If this information is not available, you may still be able to identify whether certain traders are businesses or private individuals. Many business sellers have large online 'shops' within the Internet auction site, and as a consequence usually have large numbers of feedback (sales). Within these shops you might find lots of duplicate items that are new. They may have use a trading name for their account, which might include a clue such as 'Ltd' in the name. The business trader may also provide links to a business website from their Internet auction pages.

Your Rights

As a buyer from an auction site, as aforementioned, your consumer rights depend on who you are buying from, and what sort of sale you buy from.

A sale from a business trader on a 'normal' fixed price sale (e.g. eBay's 'Buy It Now' option) will mean that as a buyer, you will be covered by the same laws that govern normal high street purchases.
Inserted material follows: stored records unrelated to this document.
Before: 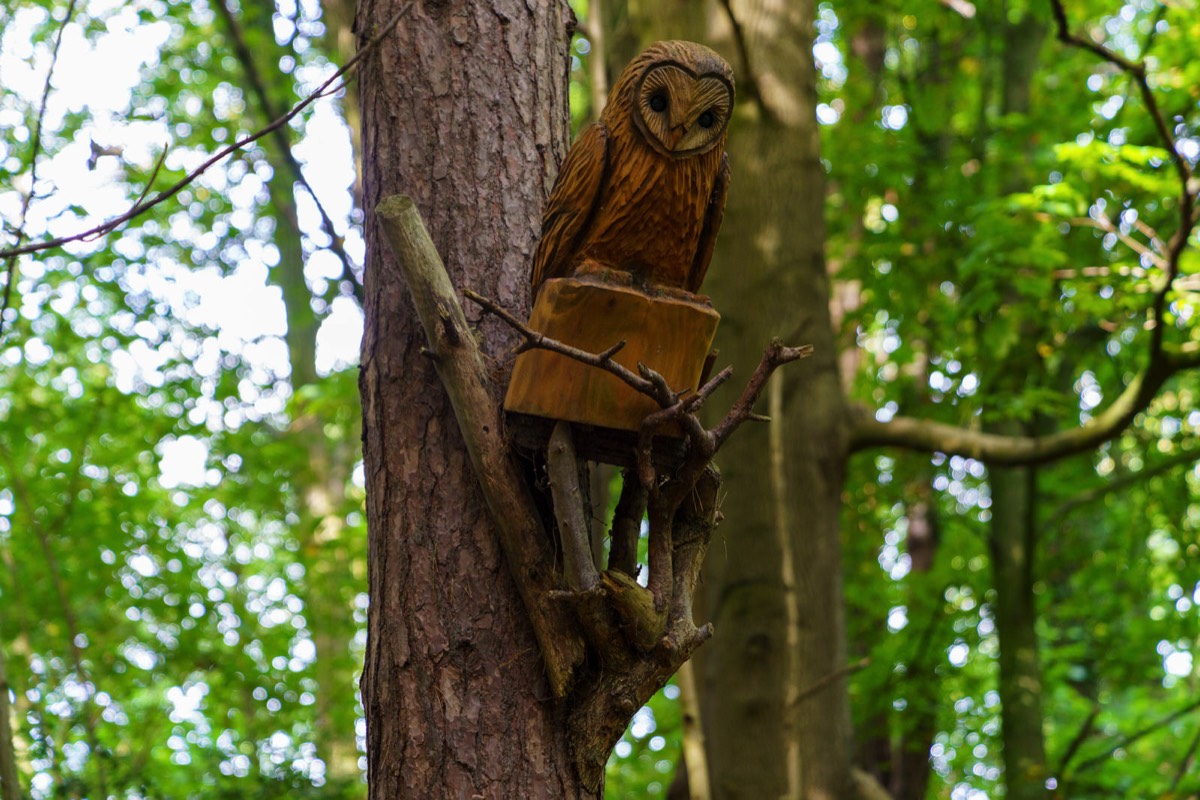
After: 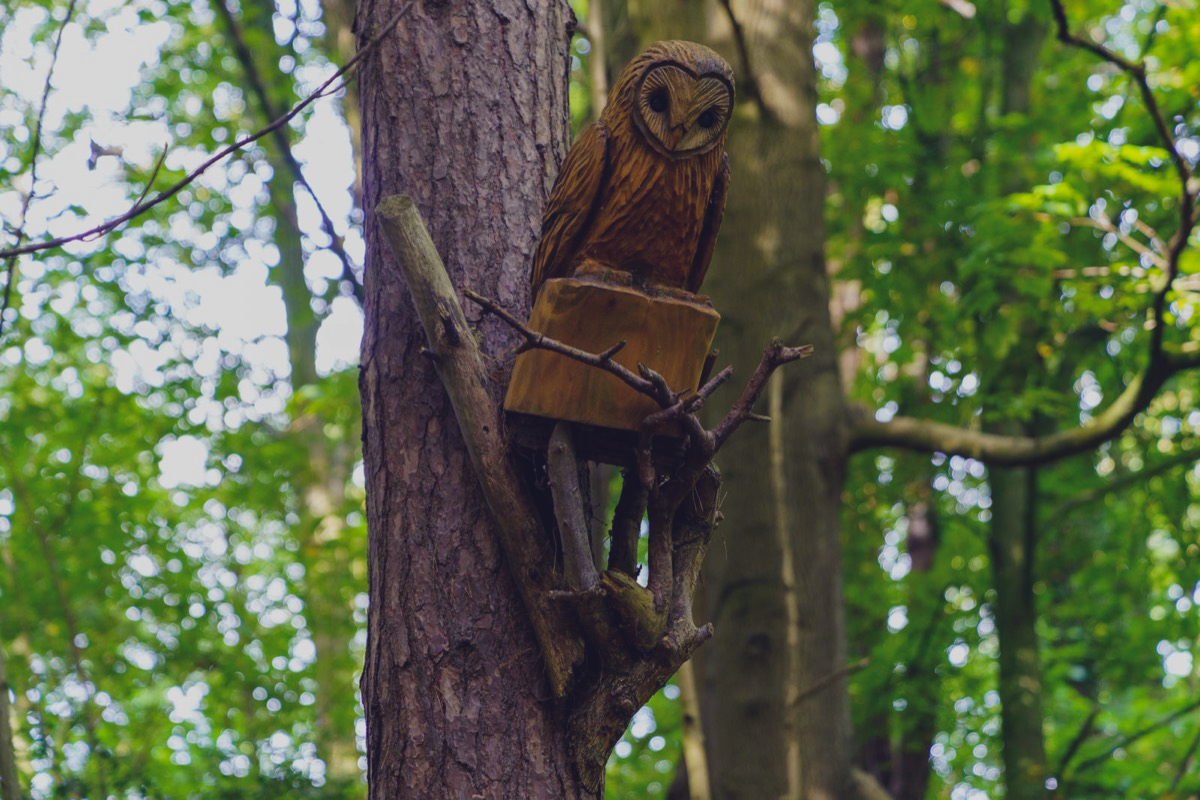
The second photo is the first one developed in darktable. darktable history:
color balance rgb: shadows lift › luminance -28.358%, shadows lift › chroma 14.934%, shadows lift › hue 273.05°, perceptual saturation grading › global saturation 0.692%, global vibrance 18.897%
exposure: black level correction -0.015, exposure -0.519 EV, compensate highlight preservation false
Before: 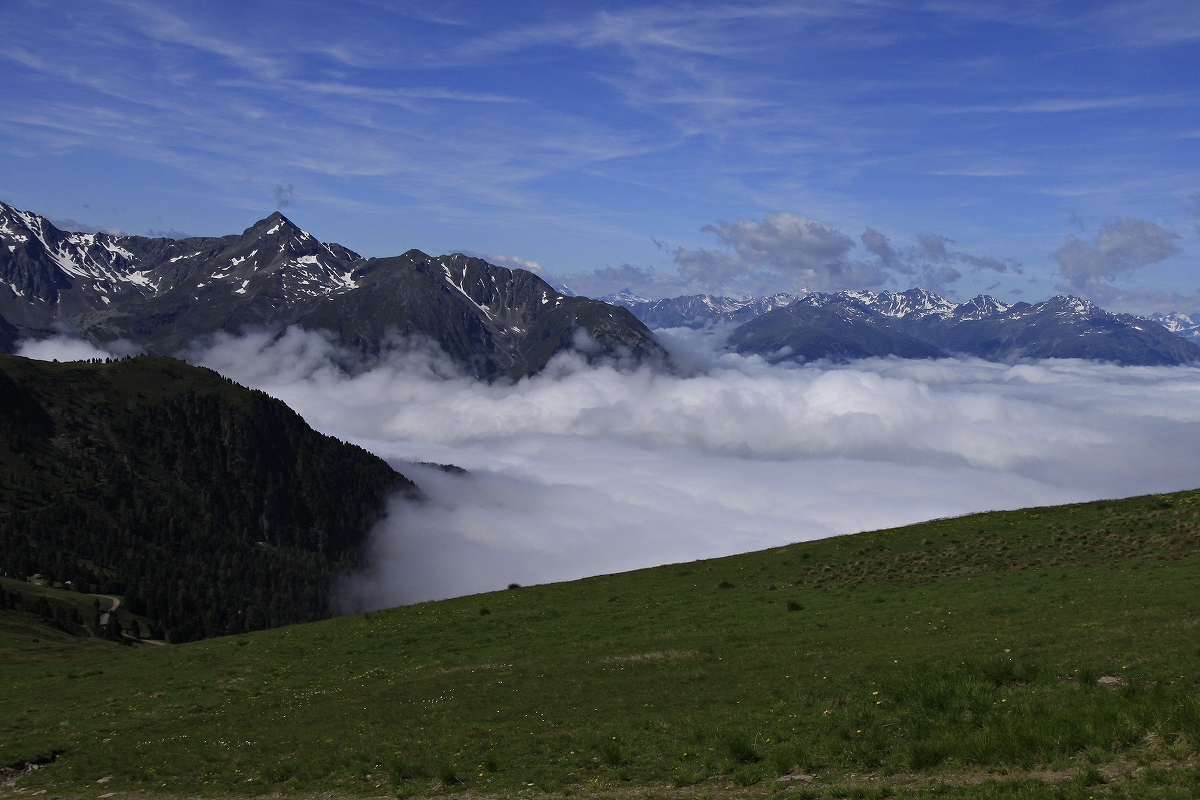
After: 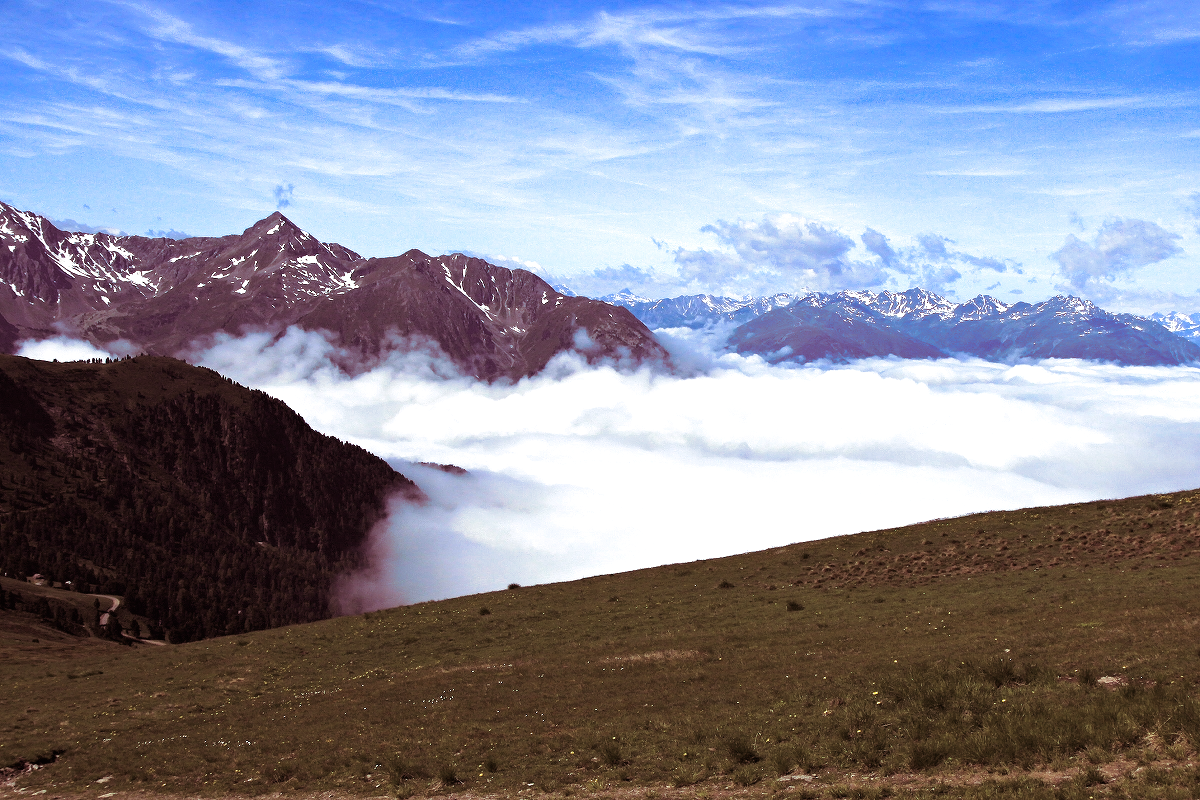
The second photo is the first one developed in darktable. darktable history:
exposure: black level correction 0, exposure 1.379 EV, compensate exposure bias true, compensate highlight preservation false
split-toning: shadows › hue 360°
These rights will also apply when the auction is referred to a 'sham auction', e.g. the item has been listed as an auction, but the start price is extremely close to a 'normal' fixed price of the item elsewhere.

These rights include:

  • Items should be of satisfactory quality
  • Items should be 'as described'
  • Items should be 'fit for purpose'
  • Because you are buying online, you are also covered by rights relating to 'distance selling'. These include:

  • The business trader name and geographical location/address must be provided in case of any dispute
  • You have a 7 day 'cooling off' period, within which you are within your rights to change your mind about the purchase and receive a full refund (providing the item isn't perishable, personalised etc). The business trader must make this clear in writing. If not, your seven day cooling off period will begin when they tell you in writing about your right to cancel, or from the day the goods are delivered to you.